2.11 The wonderful wizard of NRC

Instruction 1:

oz_plutchik <- oz %>% 
  # Join to nrc lexicon by term = word
  inner_join(nrc, by = c("term" = "word")) %>% 
  # Only consider Plutchik sentiments
  filter(!sentiment %in% c("positive", "negative")) %>%
  # Group by sentiment
  group_by(sentiment) %>%
  # Get total count by sentiment
  summarize(total_count = sum(count))

Instruction 2:

# From previous step
oz_plutchik <- oz %>% 
  inner_join(nrc, by = c("term" = "word")) %>% 
  filter(!sentiment %in% c("positive", "negative")) %>%
  group_by(sentiment) %>% 
  summarize(total_count = sum(count))
  
# Plot total_count vs. sentiment
ggplot(oz_plutchik, aes(x = sentiment, y = total_count)) +
  # Add a column geom
  geom_col()

3. Visualizing Sentiment

3.1 Parlor trick or worthwhile? (video)

3.2 Real insight?

3.3 Unhappy ending?
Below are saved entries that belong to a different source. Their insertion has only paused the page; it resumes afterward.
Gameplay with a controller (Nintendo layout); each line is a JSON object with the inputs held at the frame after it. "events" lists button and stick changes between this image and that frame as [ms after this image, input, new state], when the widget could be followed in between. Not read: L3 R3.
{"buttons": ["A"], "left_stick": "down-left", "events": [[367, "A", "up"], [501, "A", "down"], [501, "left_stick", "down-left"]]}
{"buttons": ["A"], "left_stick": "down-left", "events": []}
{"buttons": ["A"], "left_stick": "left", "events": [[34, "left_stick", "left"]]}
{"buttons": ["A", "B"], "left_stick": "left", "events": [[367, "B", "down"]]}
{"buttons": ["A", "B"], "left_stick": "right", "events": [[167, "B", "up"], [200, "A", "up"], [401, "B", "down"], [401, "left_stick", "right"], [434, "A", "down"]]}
Chronological polarity

Instruction 1:

moby_polarity <- moby %>%
  # Inner join to the lexicon
  inner_join(bing, by = c("term" = "word")) %>%
  # Count by sentiment, index
  count(sentiment, index) %>%
  # Spread sentiments
  spread(sentiment, n, fill = 0) %>%
  mutate(
    # Add polarity field
    polarity = positive - negative,
    # Add line number field
    line_number = row_number()
  )

Instruction 2:

# From previous step
moby_polarity <- moby %>%
  inner_join(bing, by = c("term" = "word")) %>%
  count(sentiment, index) %>%
  spread(sentiment, n, fill = 0) %>%
  mutate(
    polarity = positive - negative,
    line_number = row_number()
  )
  
# Plot polarity vs. line_number
ggplot(moby_polarity, aes(x = line_number, y = polarity)) + 
  # Add a smooth trend curve
  geom_smooth() +
  # Add a horizontal line at y = 0
  geom_hline(yintercept = 0, color = "red") +
  # Add a plot title
  ggtitle("Moby Dick Chronological Polarity") +
  theme_gdocs()

3.4 Word impact, frequency analysis

Instruction 1:

moby_tidy_sentiment <- moby %>% 
  # Inner join to bing lexicon by term = word
  inner_join(bing, by = c("term" = "word")) %>% 
  # Count by term and sentiment, weighted by count
  count(term, sentiment, wt = count) %>%
  # Spread sentiment, using n as values
  spread(sentiment, n, fill = 0) %>%
  # Mutate to add a polarity column
  mutate(polarity = positive - negative)

# Review
moby_tidy_sentiment

Instruction 2:

# From previous step
moby_tidy_sentiment <- moby %>% 
  inner_join(bing, by = c("term" = "word")) %>% 
  count(term, sentiment, wt = count) %>%
  spread(sentiment, n, fill = 0) %>%
  mutate(polarity = positive - negative)

moby_tidy_pol <- moby_tidy_sentiment %>% 
  # Filter for absolute polarity at least 50 
  filter(abs(polarity) >= 50) %>% 
  # Add positive/negative status
  mutate(
    pos_or_neg = ifelse(polarity > 0, "positive", "negative")
  )

Instruction 3:

# From previous steps
moby_tidy_pol <- moby %>% 
  inner_join(bing, by = c("term" = "word")) %>% 
  count(term, sentiment, wt = count) %>%
  spread(sentiment, n, fill = 0) %>%
  mutate(polarity = positive - negative) %>% 
  filter(abs(polarity) >= 50) %>% 
  mutate(
    pos_or_neg = ifelse(polarity > 0, "positive", "negative")
  )
  
# Plot polarity vs. (term reordered by polarity), filled by pos_or_neg
ggplot(moby_tidy_pol, aes(reorder(term, polarity), polarity,  fill = pos_or_neg)) +
  geom_col() + 
  ggtitle("Moby Dick: Sentiment Word Frequency") + 
  theme_gdocs() +
  # Rotate text and vertically justify
  theme(axis.text.x = element_text(angle = 90, vjust = -0.1))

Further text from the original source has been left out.